Is/are the woman companion(s) captured? Nope.

Does the Doctor/a man companion/any other man have to rescue the woman companion(s) from peril? Nope, this week the men still need rescuing.

Is a woman placed under threat of actual bodily harm? Well, there is a lot of fighting and running and everyone being in peril, but there are no women being gratuitously menaced this week.

Does a woman have to deal with a sexual predator? Nope.

Is/are the woman companion's/s' first/only reaction(s) to peril gratuitous screaming? No.

Does a woman faint at the sight of peril/horror or generally lose consciousness (discounting normal sleep)? Nope.

Does a woman companion go into hysterics over something reasonably minor? No. Though Susan does have to bury her face in David's biceps when she hears an extra being murdered by Daleks. Which isn't minor, but still, face-burying.

Is a woman 'spared' the ordeal of having to do/witness something unpleasant by a man who makes a decision on her behalf/keeps her deliberately ignorant? YES. And Susan is complicit, which infuriates me. Why on Earth didn't they tell Barbara that Ian and the Doctor were at the heliport? What did they think she was going to do? Have a fit of the vapours and find herself incapable of bowling overarm? Also Dortmun.

Does a woman suffer in silence (to further the plot)? Nope.

Does a man automatically disbelieve or belittle something a woman (companion) says happened to her? No, but there's plenty of general ridiculing of Susan from the Doctor when she dares to spout the views of a man other than him.

Does a man talk over a woman or talk about a woman as though she isn't there? Dortmun talks over Jenny when she starts talking about how the Doctor could well be dead.

Does the woman companion have to be calmed/comforted by the Doctor/a man companion/a man? Yup. Susan.

Is a woman the first/only person to be (most gratuitously) menaced by the episode's antagonist(s)? Nope.

Is a man shamed into doing/not doing something because the alternative is a woman doing/not doing something? A little bit when Tyler pours cold water on Dortmun's continued bomb-making plans.

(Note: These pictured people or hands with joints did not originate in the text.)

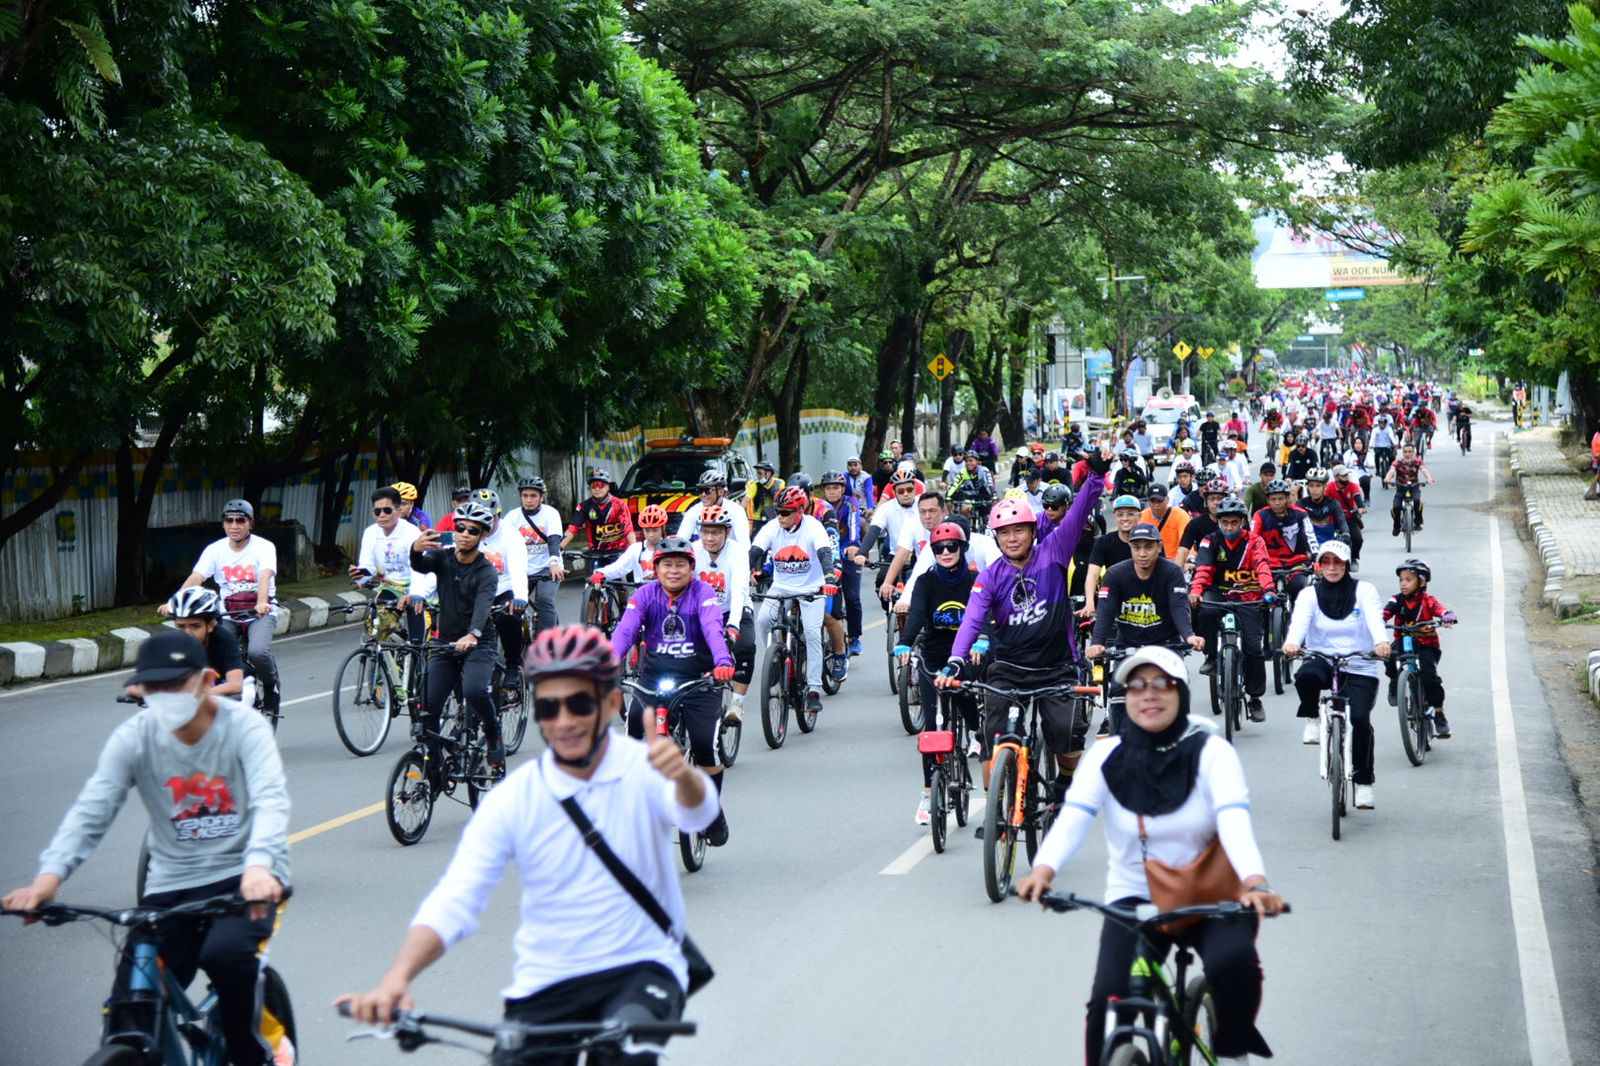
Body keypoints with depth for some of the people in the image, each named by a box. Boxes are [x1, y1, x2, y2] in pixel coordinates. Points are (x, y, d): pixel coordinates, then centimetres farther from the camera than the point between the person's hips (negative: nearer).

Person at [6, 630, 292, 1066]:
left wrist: (259, 866, -48)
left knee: (224, 954, -33)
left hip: (244, 878, -3)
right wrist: (49, 876, -34)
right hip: (172, 885, 3)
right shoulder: (134, 737, -6)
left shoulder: (244, 726, -13)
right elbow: (90, 810, -16)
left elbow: (270, 800, -27)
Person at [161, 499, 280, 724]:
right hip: (228, 612, 4)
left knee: (257, 652, -31)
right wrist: (173, 603, -30)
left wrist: (262, 602, -47)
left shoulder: (264, 547, -8)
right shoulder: (215, 550, 0)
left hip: (260, 612, -4)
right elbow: (195, 578, -13)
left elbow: (265, 576, -27)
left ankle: (270, 686, 2)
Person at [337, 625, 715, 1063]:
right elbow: (453, 900, -14)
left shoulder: (643, 769, -8)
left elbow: (696, 814, -29)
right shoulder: (512, 800, -6)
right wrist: (395, 979, -31)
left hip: (641, 968, -3)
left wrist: (684, 776, -55)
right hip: (545, 985, 3)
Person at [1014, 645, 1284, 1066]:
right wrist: (1044, 868, -41)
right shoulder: (1106, 756, -4)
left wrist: (1255, 881, -45)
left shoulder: (1210, 752, -9)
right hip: (1135, 899, 1)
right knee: (1108, 999, -19)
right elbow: (1073, 817, -19)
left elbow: (1234, 819, -25)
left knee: (1233, 961, -30)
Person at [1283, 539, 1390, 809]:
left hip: (1360, 668, 0)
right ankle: (1312, 720, -6)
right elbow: (1300, 619, -15)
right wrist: (1291, 642, -38)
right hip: (1322, 661, 0)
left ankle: (1364, 782, -4)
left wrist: (1381, 642, -39)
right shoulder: (1310, 594, 4)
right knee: (1305, 676, -36)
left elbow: (1374, 617, -17)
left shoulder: (1363, 590, 2)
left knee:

Does the woman companion come up with a plan? Not strictly speaking, no.

Does the woman companion do something stupid/banal/weird which inspires a man to be a Man with a Plan? No.

Does a woman come up with a theory and is it ridiculed by the Doctor/a man? Not exactly, as Susan is in fact coming up with David's theory, but it is still ridiculed by the Doctor. This is all in the service of making it look like Susan's ready to fly the nest, and the Doctor is clearly meant to be in the wrong, but still, it's there.

Does a woman call the Doctor out on his bullshit? Yes. Susan. But then she fluffs him up.

Does a woman get to be a badass? And how.

Is the young, strong, straight, white male lead the person most often in control of the situation? Nope. 

Is there past/future/alien sexism? Yup. David tells Jenny to take the women back to base while he goes to raid the saucer.

Does a 'present'-day character call anybody out on past/future/alien sexism? Jenny responds to all this nonsense by trying to rally Barbara and Susan by spilling the beans about who's imprisoned in the saucer.

Does an past/future/alien person have the hots for a woman companion and is it reciprocated? David and Susan have definite sexual tension.

Did a woman write/direct/produce this episode? No/No/Yes.

Verdict

God I love this episode. Those location shots. The Babs and Jenny Show. Guerrilla warfare. Character development chats. Ian, bless him, has very little to do and is mostly being cute making friends on flying saucers, and the Doctor is out for the count for a lot of the time, but Babs and Susan get a decent outing, and there's plenty of action to be had. I don't hate David quite as much this week, even though he has his moments of being a dick. His conversation with Susan in which she starts to rethink her Gallifreyan Saviour Complex is a highlight, even if it's just a thinly-veiled excuse to get them to make goo-goo eyes at each other. Next week I think may be the one with the truck, which is obviously one of my all-time favourite moments, so let's hope there's as much to chew over in the non-truck-related scenes as there was this week. Also, it's good to be back.